#### PAGE EXCERPT
This server provides **full compatibility** with standard GraphRAG MCP patterns while adding unique Semem extensions:

### ✅ Standard GraphRAG Tools Supported
- Document storage and retrieval
- Entity relationship management  
- Hybrid vector + graph search
- Graph traversal and analytics
- Knowledge graph statistics
- Entity observations and enrichment

### 🚀 Semem Extensions
- **ZPT (Zoom, Pan, Tilt)**: 3D navigation through knowledge space
- **Ragno RDF Compliance**: Full semantic web ontology integration
- **Multi-Tilt Representations**: Multiple perspectives on the same content
- **Semantic Memory Integration**: Persistent conversational memory

### Tool Count: **17 Total**
- **9 GraphRAG Standard Tools**: `store_document`, `list_documents`, `delete_documents`, `create_relations`, `search_relations`, `delete_relations`, `hybrid_search`, `search_nodes`, `read_graph`, `get_knowledge_graph_stats`, `search_documentation`, `add_observations`
- **5 Semem Core Tools**: Memory management and LLM integration
- **3 Ragno Tools**: RDF knowledge graph construction  
- **2 ZPT Tools**: Multi-dimensional content navigation

## Architecture

The MCP server acts as a bridge between the MCP protocol and the Semem APIs, now with full GraphRAG compatibility:

```
MCP Client → MCP Server → GraphRAG Standard APIs
                       → Semem Core APIs  
                       → Ragno Knowledge Graph (RDF)

Data extracted from a collection:
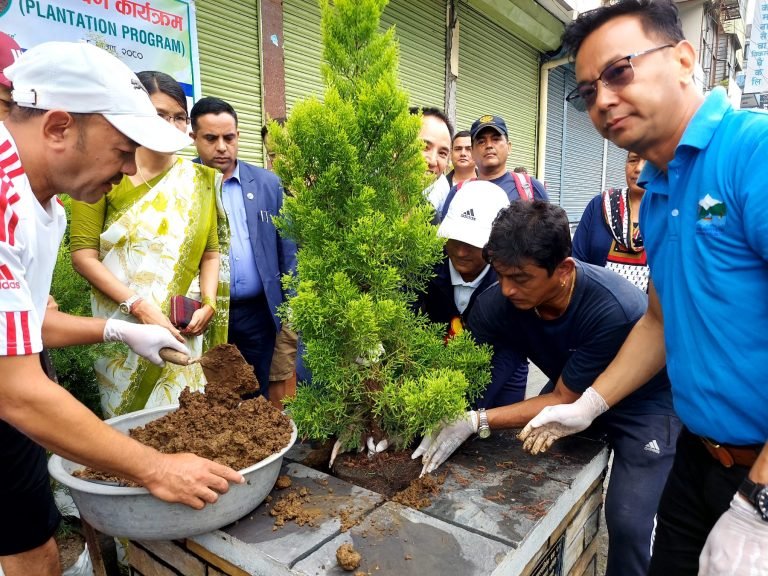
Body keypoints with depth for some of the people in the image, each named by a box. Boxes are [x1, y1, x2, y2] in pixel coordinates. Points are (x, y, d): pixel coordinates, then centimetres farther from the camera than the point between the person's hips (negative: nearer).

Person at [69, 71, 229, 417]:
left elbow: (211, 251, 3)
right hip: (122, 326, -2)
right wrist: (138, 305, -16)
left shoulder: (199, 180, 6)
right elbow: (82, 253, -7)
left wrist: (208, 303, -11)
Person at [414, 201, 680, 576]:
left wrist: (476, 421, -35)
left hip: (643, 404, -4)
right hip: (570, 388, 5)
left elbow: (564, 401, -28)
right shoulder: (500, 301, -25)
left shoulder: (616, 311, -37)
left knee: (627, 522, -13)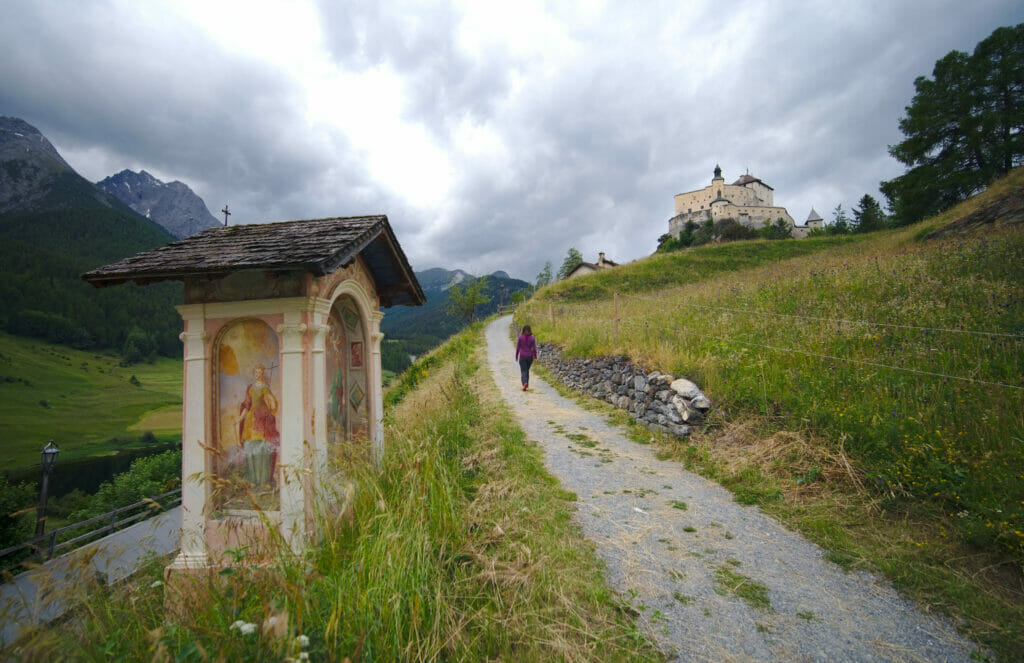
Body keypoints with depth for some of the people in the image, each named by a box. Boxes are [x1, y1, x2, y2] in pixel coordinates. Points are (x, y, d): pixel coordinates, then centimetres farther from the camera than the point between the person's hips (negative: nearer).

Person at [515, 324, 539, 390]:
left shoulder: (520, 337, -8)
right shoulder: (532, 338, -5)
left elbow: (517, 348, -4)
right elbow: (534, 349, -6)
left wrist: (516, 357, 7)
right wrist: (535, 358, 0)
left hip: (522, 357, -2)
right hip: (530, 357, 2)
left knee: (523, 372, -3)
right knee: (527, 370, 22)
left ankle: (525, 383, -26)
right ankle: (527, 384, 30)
--
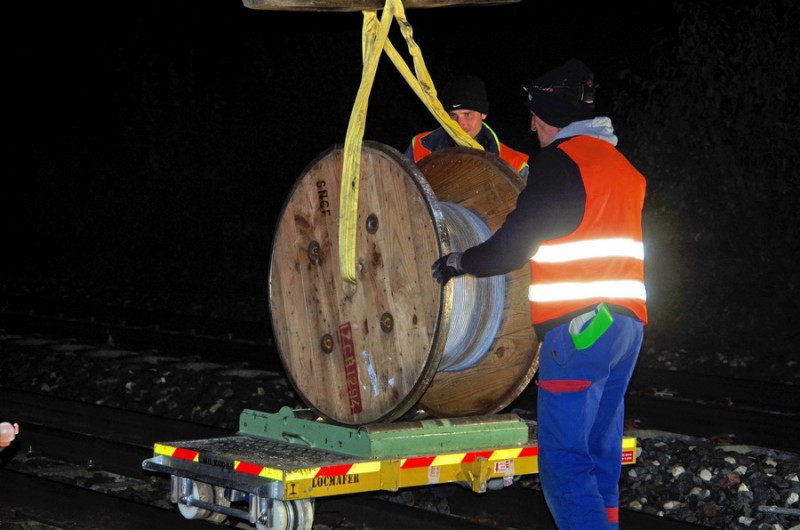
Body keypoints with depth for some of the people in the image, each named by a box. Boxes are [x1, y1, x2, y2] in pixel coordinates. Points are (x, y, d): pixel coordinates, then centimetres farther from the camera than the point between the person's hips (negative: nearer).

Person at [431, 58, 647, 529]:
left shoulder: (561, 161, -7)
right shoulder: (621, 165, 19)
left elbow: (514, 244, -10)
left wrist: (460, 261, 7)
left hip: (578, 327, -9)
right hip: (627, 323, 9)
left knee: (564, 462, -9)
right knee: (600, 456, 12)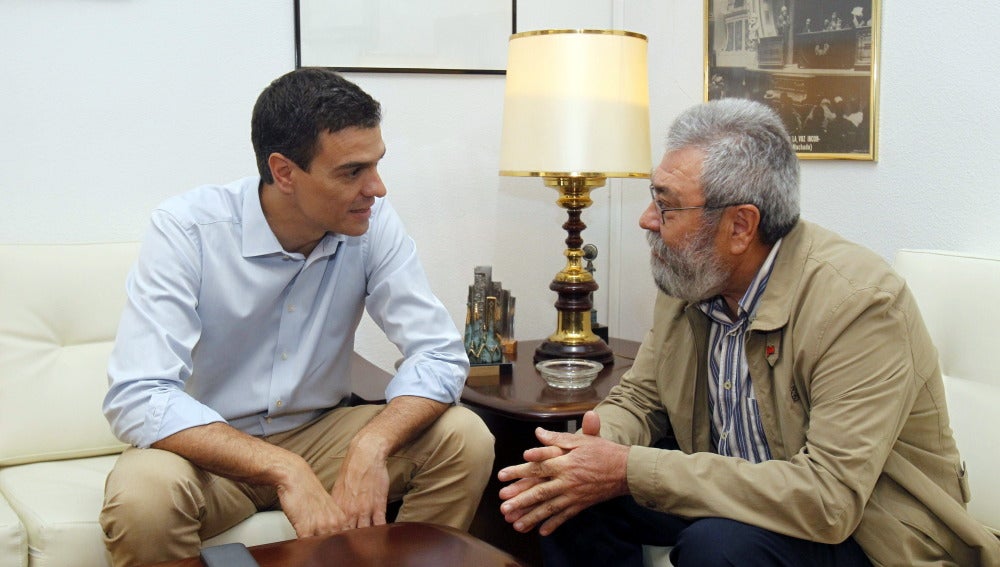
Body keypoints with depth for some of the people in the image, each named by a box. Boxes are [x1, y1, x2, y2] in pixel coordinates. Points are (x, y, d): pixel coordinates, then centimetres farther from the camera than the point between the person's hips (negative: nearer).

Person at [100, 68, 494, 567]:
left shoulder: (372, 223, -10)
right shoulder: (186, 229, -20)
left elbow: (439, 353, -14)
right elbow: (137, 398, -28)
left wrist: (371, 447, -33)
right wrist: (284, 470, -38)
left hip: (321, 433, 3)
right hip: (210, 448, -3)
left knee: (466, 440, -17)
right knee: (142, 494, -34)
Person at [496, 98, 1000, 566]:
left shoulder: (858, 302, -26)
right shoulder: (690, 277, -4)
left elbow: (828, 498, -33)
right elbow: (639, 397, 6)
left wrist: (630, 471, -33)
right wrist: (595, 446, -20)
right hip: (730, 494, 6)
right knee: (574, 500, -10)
--
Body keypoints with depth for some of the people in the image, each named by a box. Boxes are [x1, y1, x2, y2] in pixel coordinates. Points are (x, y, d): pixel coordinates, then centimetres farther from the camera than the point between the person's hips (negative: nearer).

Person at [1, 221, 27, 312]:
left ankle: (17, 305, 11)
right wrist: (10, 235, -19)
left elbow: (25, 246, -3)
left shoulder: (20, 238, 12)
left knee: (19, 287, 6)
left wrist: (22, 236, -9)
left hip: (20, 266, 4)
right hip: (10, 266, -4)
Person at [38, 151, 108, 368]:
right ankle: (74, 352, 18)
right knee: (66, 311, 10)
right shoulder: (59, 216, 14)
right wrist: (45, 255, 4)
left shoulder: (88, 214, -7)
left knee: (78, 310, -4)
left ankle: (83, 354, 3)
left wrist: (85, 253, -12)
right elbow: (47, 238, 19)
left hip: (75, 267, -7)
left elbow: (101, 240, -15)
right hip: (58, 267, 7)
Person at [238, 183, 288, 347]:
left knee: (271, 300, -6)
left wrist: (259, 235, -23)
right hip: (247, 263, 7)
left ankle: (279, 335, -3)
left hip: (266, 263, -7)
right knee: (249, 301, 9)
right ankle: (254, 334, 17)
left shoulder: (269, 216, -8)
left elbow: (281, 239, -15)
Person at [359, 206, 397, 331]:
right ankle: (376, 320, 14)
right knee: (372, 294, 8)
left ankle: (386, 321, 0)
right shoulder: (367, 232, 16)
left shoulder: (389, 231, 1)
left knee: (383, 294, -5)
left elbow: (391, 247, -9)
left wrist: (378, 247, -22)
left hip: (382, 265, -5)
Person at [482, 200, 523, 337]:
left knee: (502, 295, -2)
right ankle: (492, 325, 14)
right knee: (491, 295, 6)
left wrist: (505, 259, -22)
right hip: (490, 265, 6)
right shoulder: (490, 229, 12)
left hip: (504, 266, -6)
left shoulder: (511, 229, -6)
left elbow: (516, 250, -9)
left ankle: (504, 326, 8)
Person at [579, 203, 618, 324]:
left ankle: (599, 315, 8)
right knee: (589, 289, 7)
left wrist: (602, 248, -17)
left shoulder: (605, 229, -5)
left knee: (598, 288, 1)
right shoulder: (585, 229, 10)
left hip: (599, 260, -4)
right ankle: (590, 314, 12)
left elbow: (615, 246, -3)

#### TASK BRIEF
Continue the description of the Semem MCP server from its last line.

#### RESULT FOR THIS EXERCISE
                       → ZPT Navigation/Transform
```

### Data Flow
1. **Documents** → Vector embeddings + RDF entities + Graph relationships
2. **Hybrid Search** → Vector similarity + Graph traversal + ZPT navigation  
3. **Results** → Scored and ranked using multiple strategies
4. **Storage** → Persistent memory + RDF graph + Relationship index

Each tool call is validated, executed against the appropriate API layer, and results are returned in MCP-compliant format with comprehensive error handling and demo fallbacks.